The time has come to deliver. Beginning in the fall semester, the first four-year degree candidates will begin work at Central Wyoming College. They will blaze a trail for students both here and at other community colleges in Wyoming which have looked from the beginning at CWC's effort before embarking on the BAS process themselves. Whatever the other colleges do, CWC always will be the first.

This is the farthest from a vanity project for the college. Changes in the educational landscape have led to decreasing enrollment at many community colleges, and outside pressures have added critical incentives for the colleges to attract more students and keep them enrolled and progressing toward college degrees.

CWC leaders are firm in their belief that the new BAS program will address all of those new challenges, drawing students who envision a four-year stay at the college while working toward a new degree in a which interests and inspires them. That means more enrollment, progress toward a degree, and consistent tuition payments to the college over a longer enrollment period.

To the public eye, most of CWC's marquee achievements through the decades have been the completion of new buildings on campus -- the first two structures in the 1960s, the gymnasium and activities center a few years after that, the first college housing, the magnificent arts center, the Main Hall expansion, expanded housing, the vocational ed center, the versatile ITEC facility, the new CWC Lander Center, expansion at Sinks Canyon, and the landmark McFarland Health and Science Center.

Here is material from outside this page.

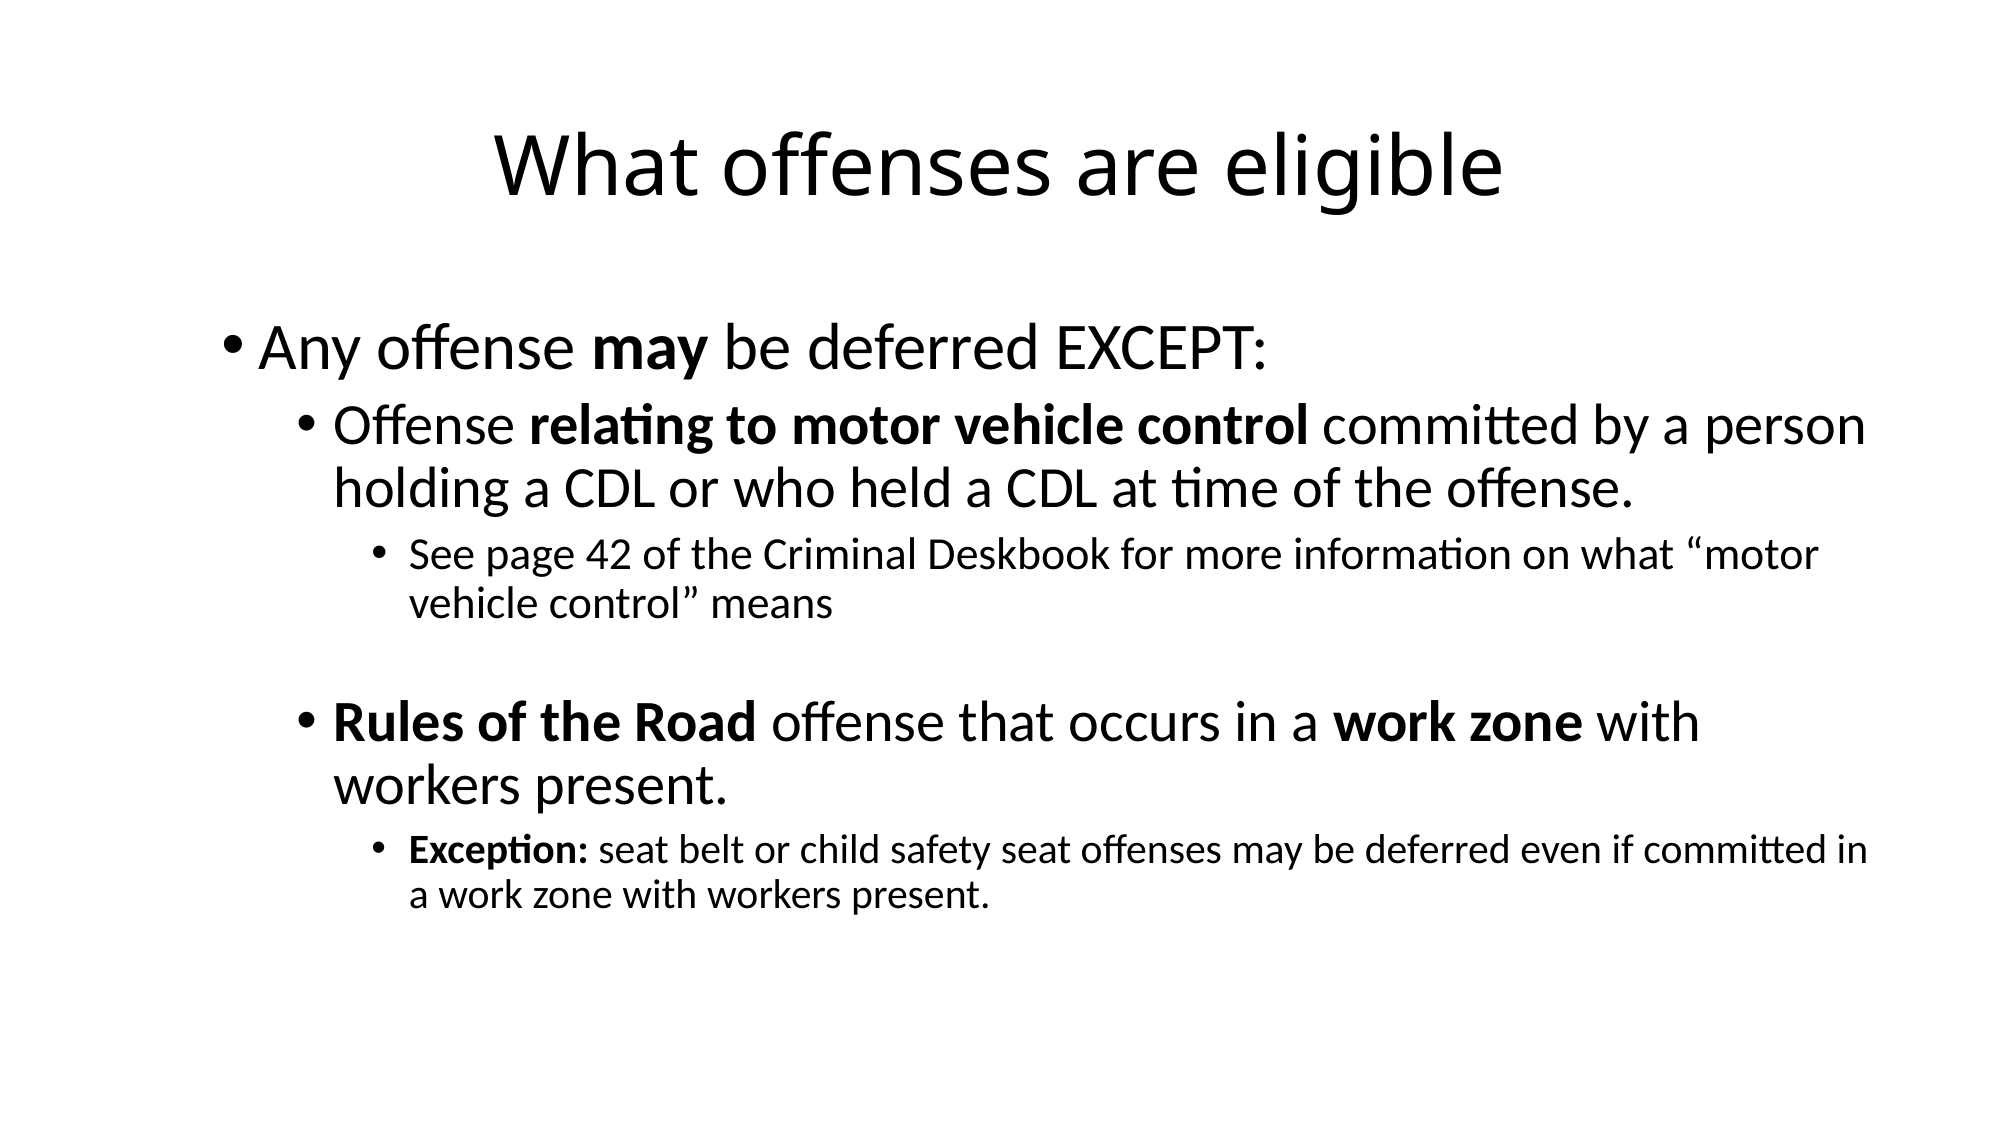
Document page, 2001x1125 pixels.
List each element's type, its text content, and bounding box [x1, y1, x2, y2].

title What offenses are eligible [137, 59, 1863, 278]
list Any offense may be deferred EXCEPT: Offense relating to motor vehicle control committed by a person holding a CDL or who held a CDL at time of the offense. See page 42 of the Criminal Deskbook for more information on what “motor vehicle control” means Rules of the Road offense that occurs in a work zone with workers present. Exception: seat belt or child safety seat offenses may be deferred even if committed in a work zone with workers present. [206, 304, 1905, 1111]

But the launch of the bachelor of applied science program stands on equal ground with those brick-and-mortar accomplishments. It sets our college on a new and wider course of education, with firm footing at its base and more branches at its top. Of the many milestones that have marked our college's progress across seven decades, this ranks with the best of them.

Central Wyoming College has a habit of making Fremont County proud. With the new BAS program ready to roll, it's done it again.